As already mentioned the proposed refinement method is general and is usable for many temporal error concealment methods. In particular, it can be appended to any algorithm of TEC-TMV group introduced in Section 2.3. For example, we can apply our Adaptive refinement on “Partition Weight” method which is more successful than “MV-C Merge” and “MV-C + DMVE” as shown in performance figures and table. The results given in Fig. 9 show that the achieved MS-SSIM is higher with the refined MV. This experiment confirms the performance and the generality of the proposed refinement method.

Fig. 9
figure 9

The performance of adaptive refinement applied on “Partition Weight” method

As the last part, the visual quality of the outputs of the error concealment methods is presented. Two sample frames of Tractor and Vidyo1 are shown in Figs. 10 and 11, respectively. In Fig. 10, the borders have high quality in “Iter-DP” method, but this is not the case for the background. Or in Fig. 11, recovery of the finger by “Weighted BM” is better than our method, but with the close look, one can see that the bottle top is not correct for that. Furthermore, in order to show the effect of the refinements, the picture outputs by the three refinement methods are also shown in Fig. 12 for those two frames, respectively.

Fig. 10
figure 10

Visual quality comparison of the proposed method against the other methods for Frame 53 of Tractor sequence

Fig. 11
figure 11

Visual quality comparison of the proposed method against the other methods for Frame 4 of Vidyo1 sequence

Fig. 12
figure 12

Visual quality gain achieved by the refinement methods for (a) frame 53 of Tractor sequence and (b) frame 4 of Vidyo1 sequence

5 Conclusion

In this paper, a method which blends two main approaches of temporal error concealment, TEC-TMV and TEC-DMVE, was presented. Generally, TEC-DMVE approaches are not as successful as TEC-TMV is for HEVC loss concealment; even though it may outperform TEC-TMV for some video sequences. The successes of TEC-TMV and TEC-DMVE techniques are highly content dependent. In this paper, it was proposed to exploit the techniques of TEC-DMVE in order to refine the MVs recovered by TEC-TMV. In other words, the weak points of TEC-TMV are covered by TEC-SMV refinement. In this approach, the spatially neighboring pixels in the boundary of the corrupted area are used for refinement of the recovered MVs. Three refinement techniques were applied on Motion Copy error concealment algorithm. It was shown that even though boundary information may not be so helpful for MV recovery, but it is successful for fine tuning of the already recovered MVs. With an adaptive manner, one can decide which refinement method or even none should be applied.

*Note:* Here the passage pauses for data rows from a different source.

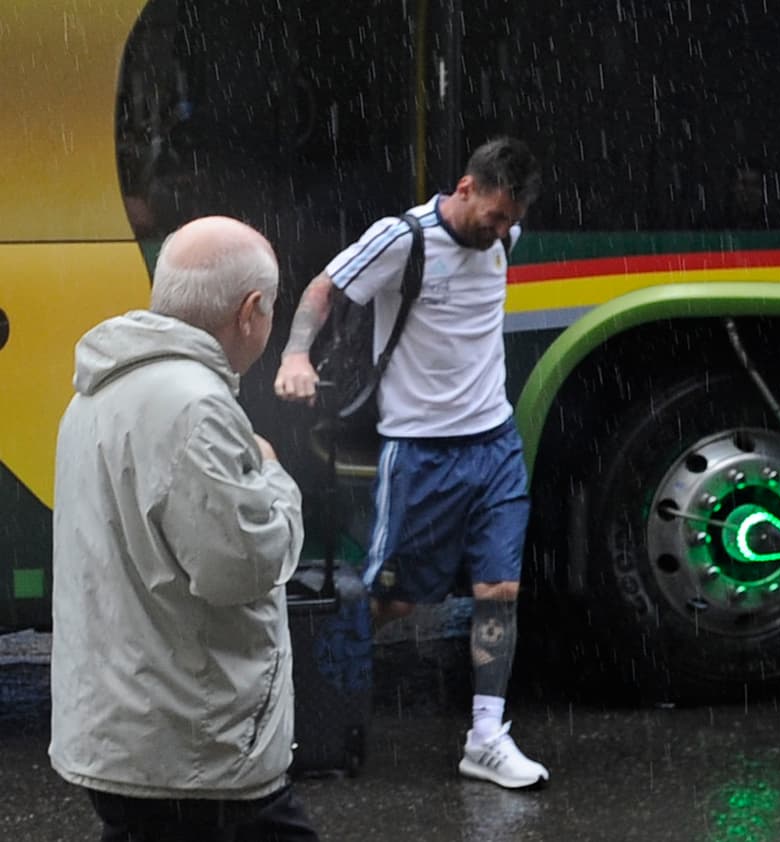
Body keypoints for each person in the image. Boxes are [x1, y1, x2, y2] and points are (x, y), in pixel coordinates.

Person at [273, 136, 548, 790]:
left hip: (495, 443)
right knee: (391, 603)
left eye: (512, 221)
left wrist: (503, 229)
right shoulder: (404, 239)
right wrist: (294, 355)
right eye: (495, 216)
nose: (503, 230)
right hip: (422, 450)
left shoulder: (501, 238)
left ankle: (486, 736)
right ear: (465, 188)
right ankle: (298, 703)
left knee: (498, 591)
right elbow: (325, 288)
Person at [49, 217, 318, 840]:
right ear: (250, 311)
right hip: (197, 751)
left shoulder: (96, 389)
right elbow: (240, 568)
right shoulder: (195, 404)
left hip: (125, 735)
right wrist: (275, 478)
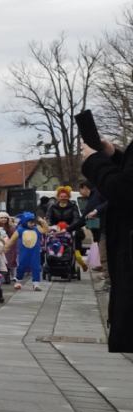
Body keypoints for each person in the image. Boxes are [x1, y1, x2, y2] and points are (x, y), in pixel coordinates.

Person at [82, 139, 128, 350]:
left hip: (109, 230)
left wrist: (95, 161)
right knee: (101, 252)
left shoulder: (97, 194)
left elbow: (122, 190)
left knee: (105, 255)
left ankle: (108, 280)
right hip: (103, 228)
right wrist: (116, 156)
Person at [12, 211, 44, 291]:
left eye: (34, 222)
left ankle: (36, 284)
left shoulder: (37, 229)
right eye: (30, 222)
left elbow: (46, 230)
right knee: (21, 266)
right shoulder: (20, 230)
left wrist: (43, 222)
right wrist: (5, 248)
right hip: (23, 252)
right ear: (25, 222)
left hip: (35, 252)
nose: (33, 224)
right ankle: (18, 281)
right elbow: (12, 240)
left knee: (36, 267)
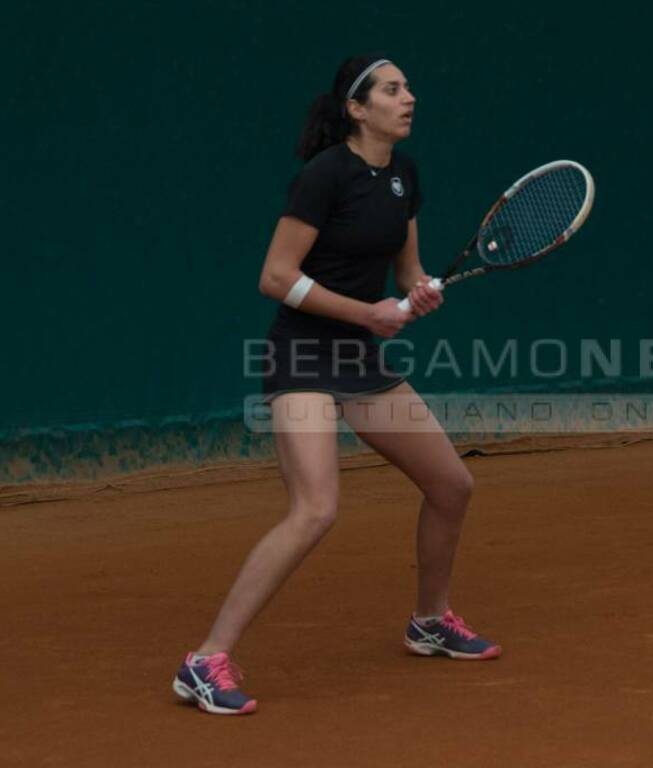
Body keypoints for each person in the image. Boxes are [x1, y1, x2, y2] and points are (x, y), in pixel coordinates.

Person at [171, 55, 501, 717]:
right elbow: (275, 276)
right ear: (356, 108)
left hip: (359, 361)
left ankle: (429, 621)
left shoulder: (405, 177)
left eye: (408, 86)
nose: (409, 97)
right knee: (316, 508)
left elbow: (406, 270)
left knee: (451, 484)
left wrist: (417, 293)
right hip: (302, 357)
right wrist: (367, 314)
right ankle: (205, 660)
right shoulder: (324, 177)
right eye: (392, 89)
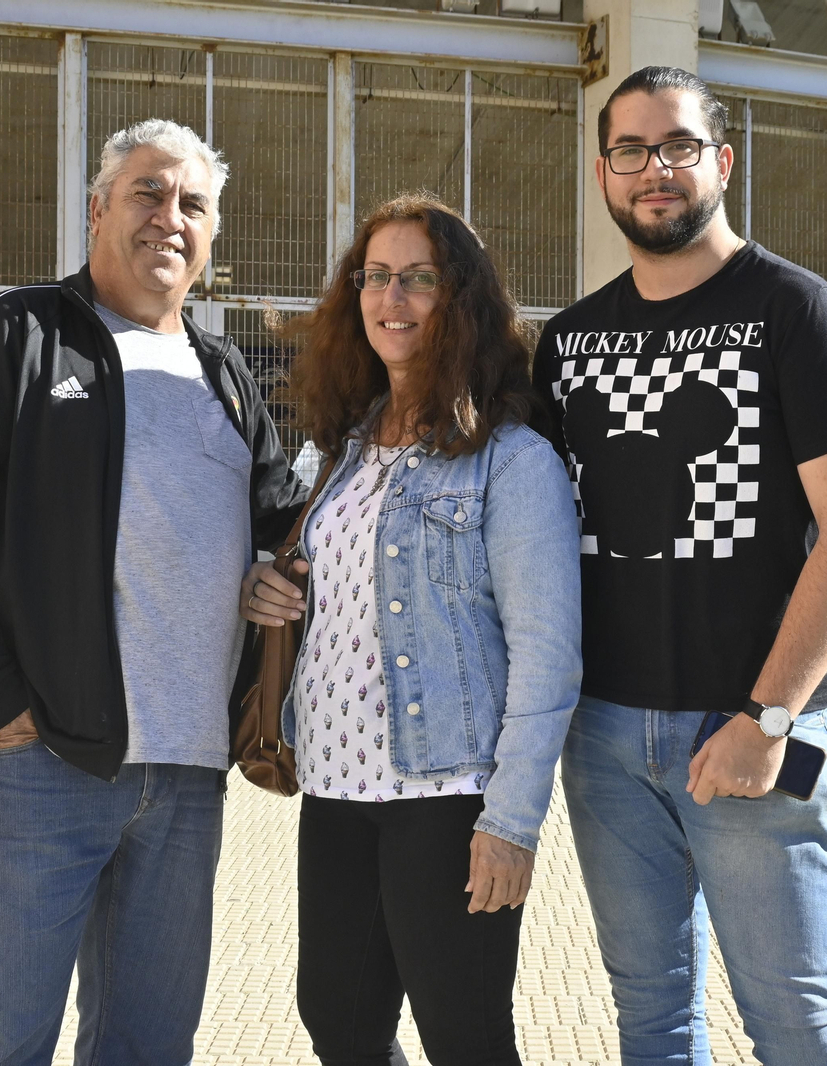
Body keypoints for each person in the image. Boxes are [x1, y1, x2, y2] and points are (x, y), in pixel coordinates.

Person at [0, 119, 306, 1066]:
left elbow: (284, 527)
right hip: (45, 761)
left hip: (190, 774)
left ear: (211, 236)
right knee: (0, 1037)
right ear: (97, 209)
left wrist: (276, 581)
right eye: (148, 194)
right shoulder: (22, 333)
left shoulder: (226, 374)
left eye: (192, 204)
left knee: (149, 1045)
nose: (171, 217)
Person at [532, 67, 827, 1065]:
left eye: (678, 146)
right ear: (604, 173)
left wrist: (767, 717)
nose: (655, 169)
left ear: (721, 161)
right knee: (649, 1013)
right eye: (631, 150)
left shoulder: (793, 309)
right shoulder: (567, 345)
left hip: (748, 731)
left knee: (795, 1018)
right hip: (601, 736)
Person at [242, 194, 583, 1066]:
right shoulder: (346, 453)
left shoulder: (515, 461)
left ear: (458, 299)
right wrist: (273, 591)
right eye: (376, 277)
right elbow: (344, 593)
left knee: (464, 1038)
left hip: (449, 797)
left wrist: (510, 823)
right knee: (339, 1023)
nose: (392, 297)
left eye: (418, 279)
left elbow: (548, 653)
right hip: (337, 788)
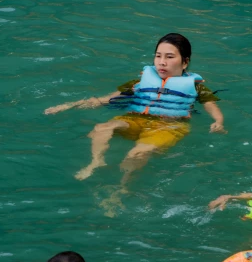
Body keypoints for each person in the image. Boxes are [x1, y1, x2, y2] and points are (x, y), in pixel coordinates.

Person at [45, 33, 225, 211]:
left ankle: (121, 189)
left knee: (137, 153)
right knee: (102, 127)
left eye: (169, 57)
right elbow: (107, 99)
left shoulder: (195, 86)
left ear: (185, 62)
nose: (162, 62)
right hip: (135, 119)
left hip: (169, 126)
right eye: (158, 56)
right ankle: (96, 162)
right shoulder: (140, 82)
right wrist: (70, 105)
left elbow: (211, 106)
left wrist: (218, 121)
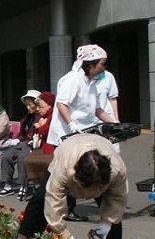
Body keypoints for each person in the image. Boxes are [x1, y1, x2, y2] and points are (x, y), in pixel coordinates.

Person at [14, 133, 127, 239]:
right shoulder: (64, 168)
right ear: (77, 177)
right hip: (68, 149)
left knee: (115, 217)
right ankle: (23, 238)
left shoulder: (117, 170)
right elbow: (53, 202)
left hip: (102, 149)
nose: (90, 193)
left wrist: (107, 224)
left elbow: (118, 200)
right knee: (41, 198)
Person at [47, 44, 117, 222]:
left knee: (86, 165)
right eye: (102, 64)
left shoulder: (93, 83)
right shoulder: (72, 79)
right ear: (90, 64)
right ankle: (64, 208)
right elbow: (62, 103)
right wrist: (71, 124)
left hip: (84, 132)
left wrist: (115, 122)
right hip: (68, 132)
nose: (104, 67)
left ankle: (97, 204)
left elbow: (97, 109)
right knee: (67, 169)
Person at [0, 89, 41, 199]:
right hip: (23, 143)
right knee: (6, 156)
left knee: (22, 158)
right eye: (27, 105)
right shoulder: (26, 119)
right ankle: (7, 185)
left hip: (34, 144)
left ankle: (23, 186)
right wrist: (15, 140)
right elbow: (21, 134)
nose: (28, 107)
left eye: (30, 105)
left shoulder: (41, 118)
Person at [23, 91, 56, 198]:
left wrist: (40, 126)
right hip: (43, 146)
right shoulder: (42, 116)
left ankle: (43, 188)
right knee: (28, 159)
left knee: (35, 160)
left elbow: (47, 131)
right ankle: (38, 187)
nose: (38, 109)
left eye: (40, 106)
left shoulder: (53, 115)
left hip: (53, 148)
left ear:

With experimental results, the proposed method shows promising performance compared to the other works presented or extendable for loss concealment of the HEVC streams. It happens for some sequences that one specific error concealment algorithm gives slightly higher quality than the proposed method, but for other sequences this algorithm gives lower quality. However, our proposed method results in either the best or near the best, for all test sequences. The visual quality provided by the proposed method was also verified. Another important aspect of our refinement method is that it can easily be applied on the MVs recovered with any TEC-TMV algorithm. This feature was tested on one method and over several test sequences.